| Written instruction |
Render all of the material below as a JSON list of strings, one string per line, with blank lines skipped and the pictures left out.
>>>
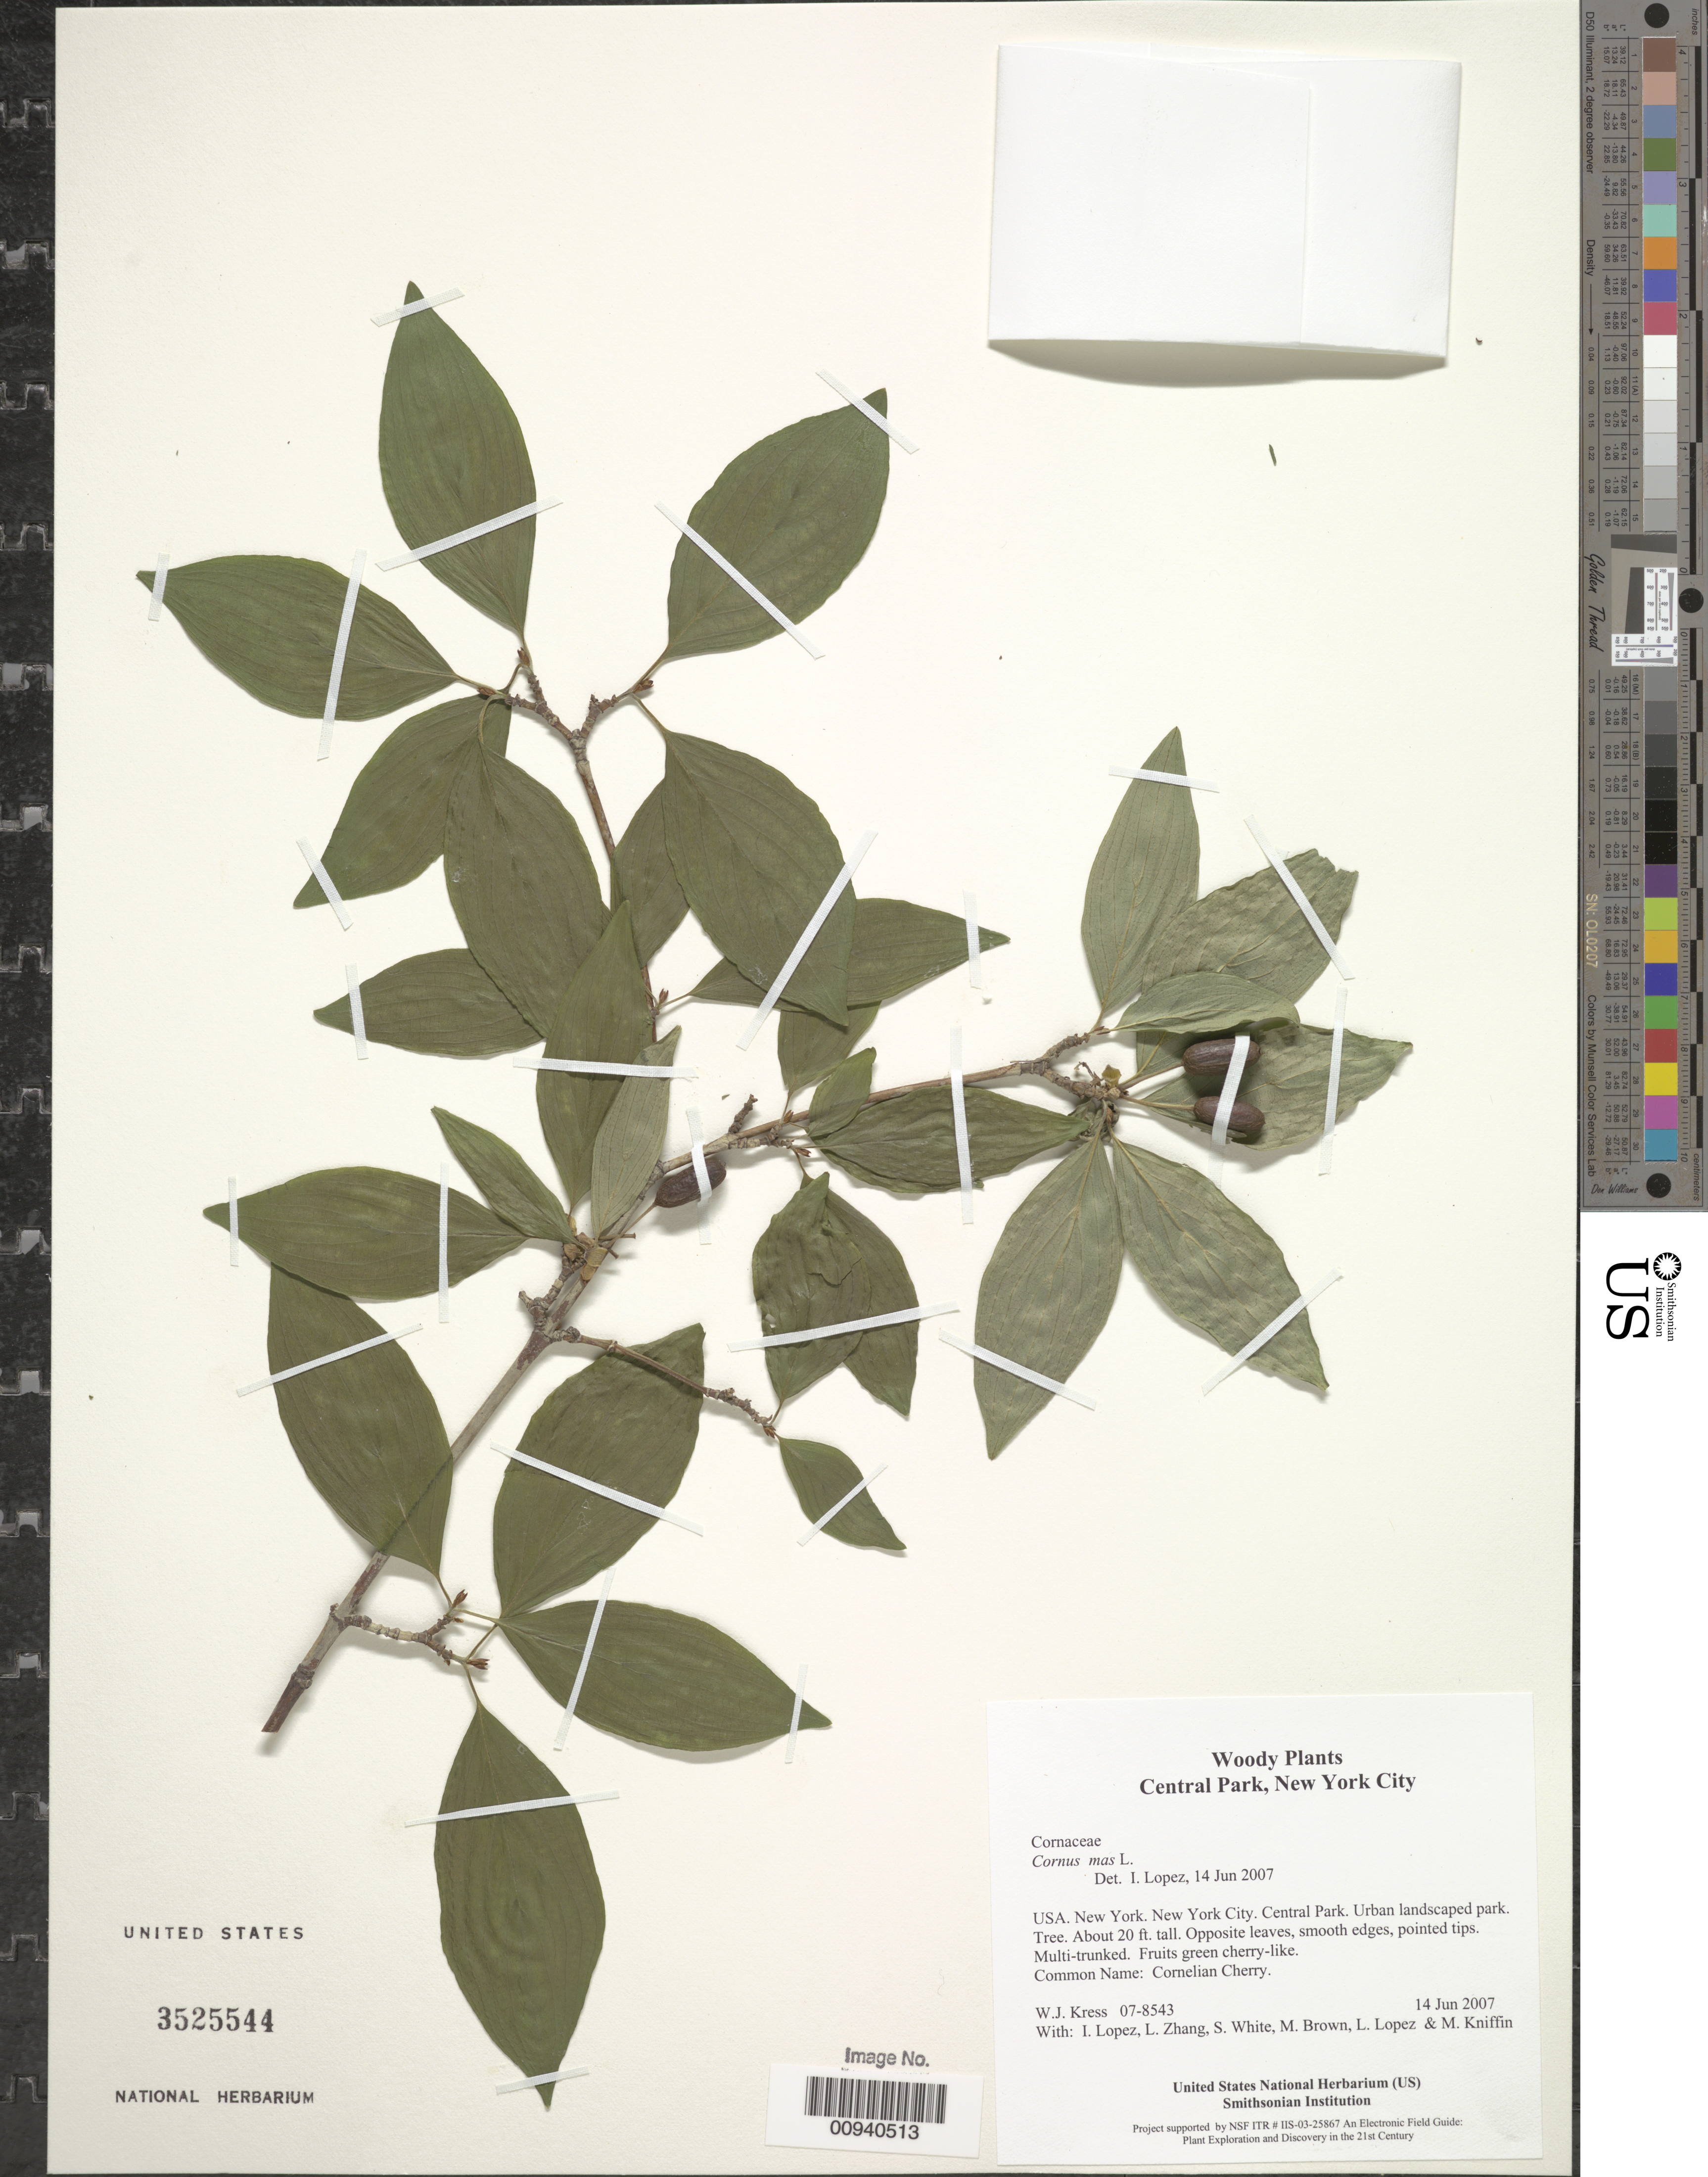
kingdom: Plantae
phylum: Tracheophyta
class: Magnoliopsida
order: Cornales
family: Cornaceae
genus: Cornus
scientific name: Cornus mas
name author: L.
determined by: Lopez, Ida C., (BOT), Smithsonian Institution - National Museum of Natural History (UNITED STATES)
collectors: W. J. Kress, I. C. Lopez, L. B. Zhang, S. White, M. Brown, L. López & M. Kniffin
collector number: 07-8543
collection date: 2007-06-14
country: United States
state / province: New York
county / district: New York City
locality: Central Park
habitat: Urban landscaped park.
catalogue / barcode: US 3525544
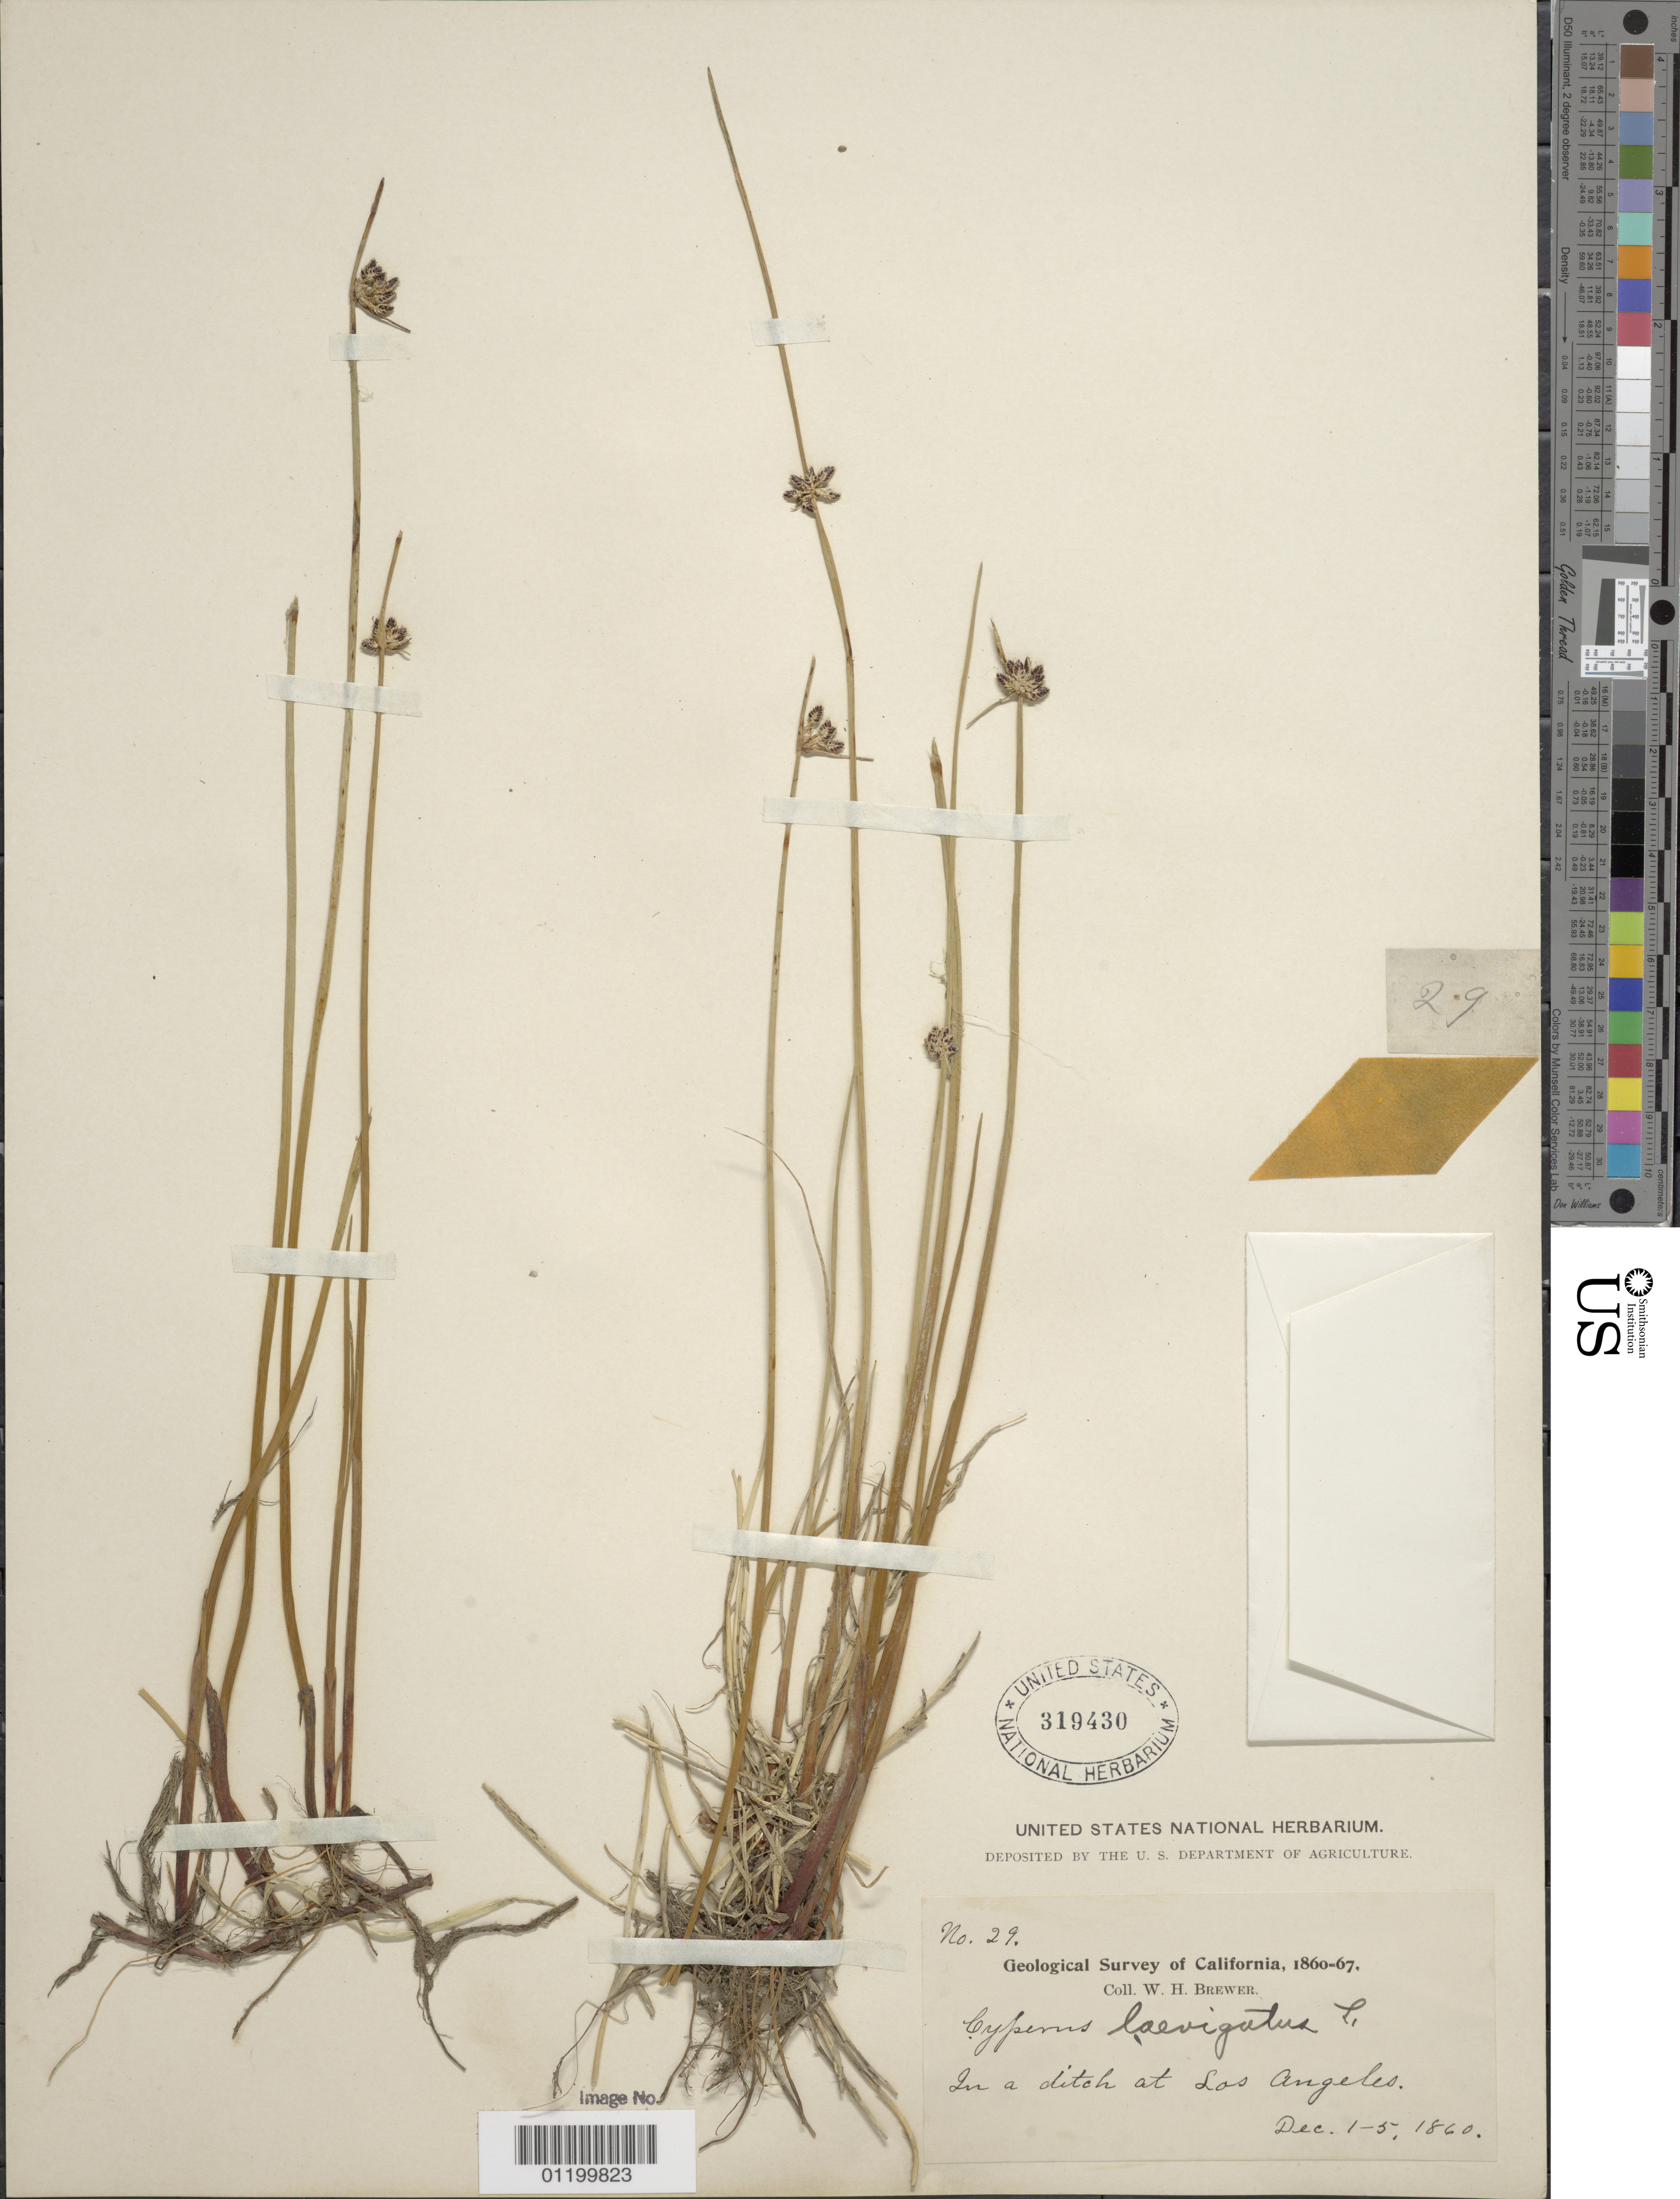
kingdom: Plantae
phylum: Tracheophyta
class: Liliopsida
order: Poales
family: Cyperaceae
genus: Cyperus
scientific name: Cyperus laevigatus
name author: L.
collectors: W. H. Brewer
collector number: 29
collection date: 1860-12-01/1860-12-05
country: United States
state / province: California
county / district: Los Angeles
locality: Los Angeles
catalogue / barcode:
<<<
| Solution to the problem |
[
  "kingdom: Plantae",
  "phylum: Tracheophyta",
  "class: Magnoliopsida",
  "order: Cornales",
  "family: Cornaceae",
  "genus: Cornus",
  "scientific name: Cornus mas",
  "name author: L.",
  "determined by: Lopez, Ida C., (BOT), Smithsonian Institution - National Museum of Natural History (UNITED STATES)",
  "collectors: W. J. Kress, I. C. Lopez, L. B. Zhang, S. White, M. Brown, L. López & M. Kniffin",
  "collector number: 07-8543",
  "collection date: 2007-06-14",
  "country: United States",
  "state / province: New York",
  "county / district: New York City",
  "locality: Central Park",
  "habitat: Urban landscaped park.",
  "catalogue / barcode: US 3525544",
  "kingdom: Plantae",
  "phylum: Tracheophyta",
  "class: Liliopsida",
  "order: Poales",
  "family: Cyperaceae",
  "genus: Cyperus",
  "scientific name: Cyperus laevigatus",
  "name author: L.",
  "collectors: W. H. Brewer",
  "collector number: 29",
  "collection date: 1860-12-01/1860-12-05",
  "country: United States",
  "state / province: California",
  "county / district: Los Angeles",
  "locality: Los Angeles",
  "catalogue / barcode:"
]